因與科考舞弊一案的關係,為避免不必要的麻煩,邵寂言如今很少出去應酬了,大部分時間是待在家裡,白天睡到日上三竿才起床,吃點東西,看看書,再收拾收拾屋子,磨蹭到太陽落山,便有如玉出來陪他。而如玉也不怎麼上街同鬼友們說是非聊大天兒了,兩個人的生活似乎只剩下了彼此。
邵寂言一日心血來潮,提議教如玉讀書識字。
如玉不大高興:「不用你教,我本來就識字!」
邵寂言笑著搖頭。
如玉道:「不信你考!我全認得!」
邵寂言隨手拿了本書,翻了翻,故意尋了個生僻的字指給如玉。如玉看了,臉色一赧,有些不好意思地道:「換一個,除了這個字,其他的我全認得。」
邵寂言又給她指了幾個難字,如玉一撇嘴:「你故意的!」
邵寂言笑道:「誰叫你誇嘴,我念了十幾年的書都不敢說自己認識所有的字,你就敢說認得全了?」
如玉撅嘴哼了一聲。
邵寂言從箱子里翻了一本書,道:「這是我小時候先生送我的,裡面全是一段段的小故事,讀起來頗為輕鬆有趣,你拿去看,若遇到不認得的便來問我,不知不覺中就能識得不少的生字。」說完只把書平放在桌上攤開,用鎮紙壓了書角。
如玉好奇地湊上來,只看了第一個小故事便覺得新奇得很,又順下去看第二個,她看得入迷,待到翻頁伸手之時,才意識到自己摸不到,只轉頭沖邵寂言道:「翻頁。」
邵寂言上來幫她翻好,又用鎮紙壓了,如玉再繼續往下看,如此每到了翻頁的時候她便要向邵寂言求助,到最後也不用她說話,只一扭頭眨巴眨巴眼睛,他便乖乖的過來給她做書童。
只十幾個故事讀下來,她卻從沒問過一個字,邵寂言只道如玉肚子里的墨水比他想像得多,沒想他一問才知,她只是把不認識的字直跳過去不理而已,並理直氣壯地道:「興緻上來,誰還顧得上認字啊。」
邵寂言表示理解,只道:「那你把不認識的字記下來,等故事看完了再問我,我一起教給你。」
如玉嘻嘻笑道:「既然故事都看完了,那認不認識那幾個字兒也沒什麼所謂了。」
邵寂言無奈,只得搖頭嘆道:「孺子不可教。」
如玉不管什麼可教不可教的,只管看故事去。邵寂言被掃了為人師表的興緻,也不白給她當書童使喚翻頁了。
如玉央求了幾次,邵寂言故意不幫她,如玉賭氣:「小氣鬼,誰要你幫忙了,我自己會翻。」說著便小心翼翼地伸手翻書,自然是什麼也沒摸到。
邵寂言往椅子上一靠,悠哉地雙手環胸,揚著唇角看她。
如玉瞪了他一眼,深吸了一口氣,口中念念有詞地伸手去摸,仍舊沒有成功。往複試了了幾次,書頁沒碰到,倒是讓一旁看熱鬧的邵寂言尋了不少樂子。
如玉臉上掛不住,哼了一聲,乾脆丟下他出屋去了。邵寂言深知如玉的性子,知她不過耍些小性子,上街上尋鬼友玩兒去了,是以也並不追出去哄她,只自個兒又看了會兒書便上床睡了。

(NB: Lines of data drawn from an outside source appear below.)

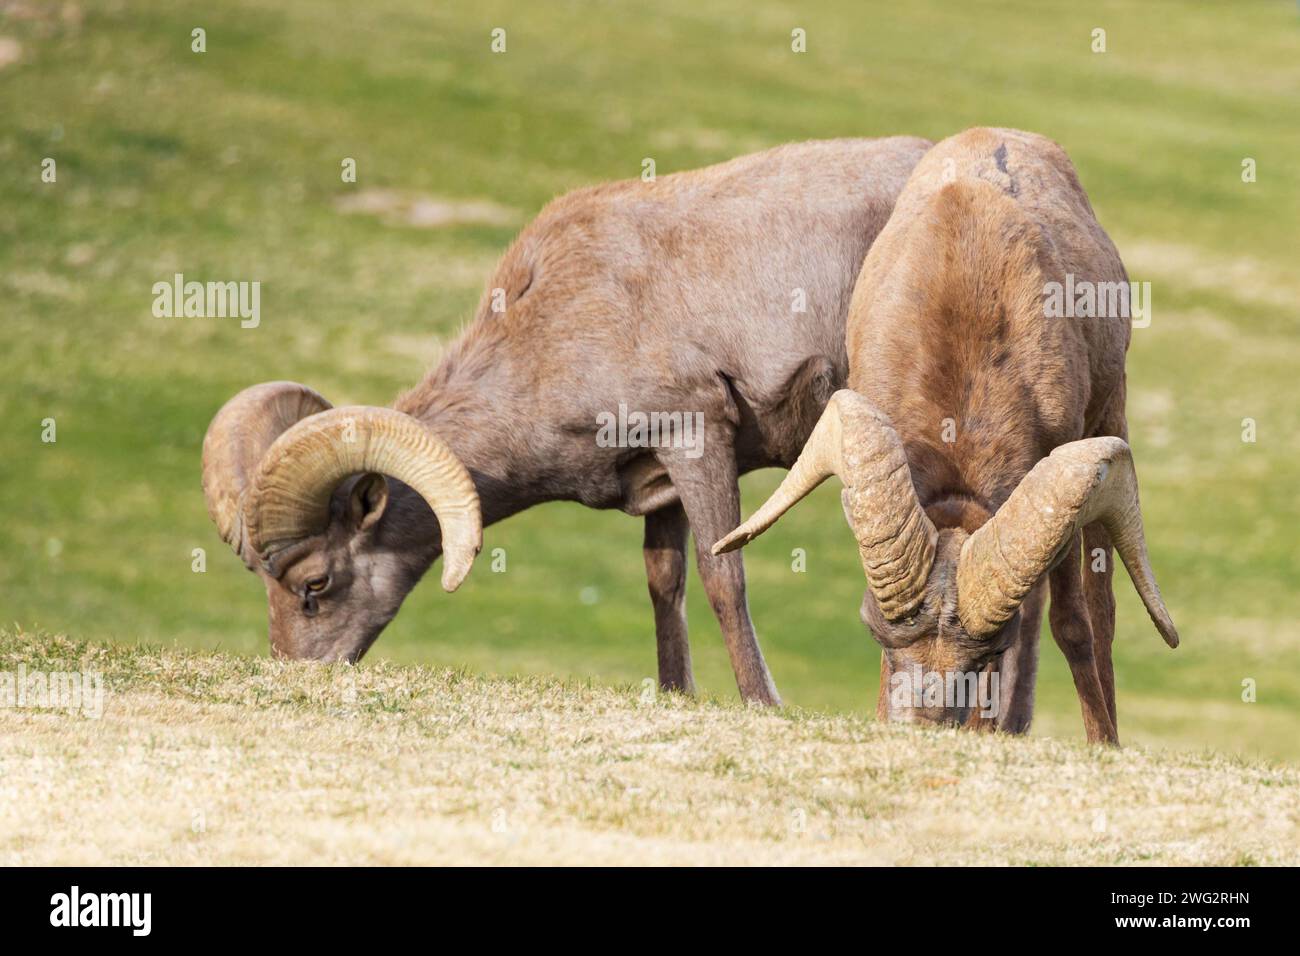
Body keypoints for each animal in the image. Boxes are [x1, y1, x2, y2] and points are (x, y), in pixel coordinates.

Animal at [201, 136, 932, 705]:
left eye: (314, 585)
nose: (297, 673)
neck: (548, 332)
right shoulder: (659, 480)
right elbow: (665, 583)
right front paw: (677, 694)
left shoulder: (697, 439)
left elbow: (724, 579)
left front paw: (763, 704)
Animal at [715, 128, 1178, 740]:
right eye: (875, 632)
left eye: (987, 654)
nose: (925, 724)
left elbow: (1072, 624)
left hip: (1112, 410)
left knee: (1099, 613)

只說如玉撇了邵寂言卻非找人聊天玩耍,而是去找了二牛。
一見面也不說別的,直問道:「咱們怎麼才能摸到活人的東西?」
二牛道:「怎的想起問這個?」
如玉揚了揚拳頭,道:「我給你當妹子,總不能給你丟人啊,回頭邵寂言欺負我,我好用拳頭砸他。」
二牛覺得頗為有理,便道:「你只要集中念力便好。」
如玉道:「這我知道,可到底怎麼集中念力?還有……到底什麼是念力啊!」
二牛想了想,道:「我問你,你以前可曾無意中摸過什麼活人的東西沒?」
「呃……」如玉臉上一紅,有些扭捏的小聲道:「摸到過……」
二牛道:「你當時心裡是怎樣的感覺?」
如玉紅著臉垂了頭,手上不自覺地捲起了衣角,這要她怎麼說啊……
二牛不曉其中的「典故」,只道:「要我說啊,這念力就是個感覺,咱們每個人都不一樣,有人是歡喜的時候能摸到,有人是難過的時候能摸到,有人是害怕的時候能摸到,有人是緊張的時候能摸到,有人是興奮的時候能摸到,有人是發怒的時候能摸到……反正,你只要把這種感覺尋著了,自然就明白怎麼集中念力了。」
如玉有些愣神兒,心道那我摸他那兒的時候,是個什麼情緒呢?該是緊張的吧……或許……還有點兒好奇?反正打死也不承認是歡喜興奮之類。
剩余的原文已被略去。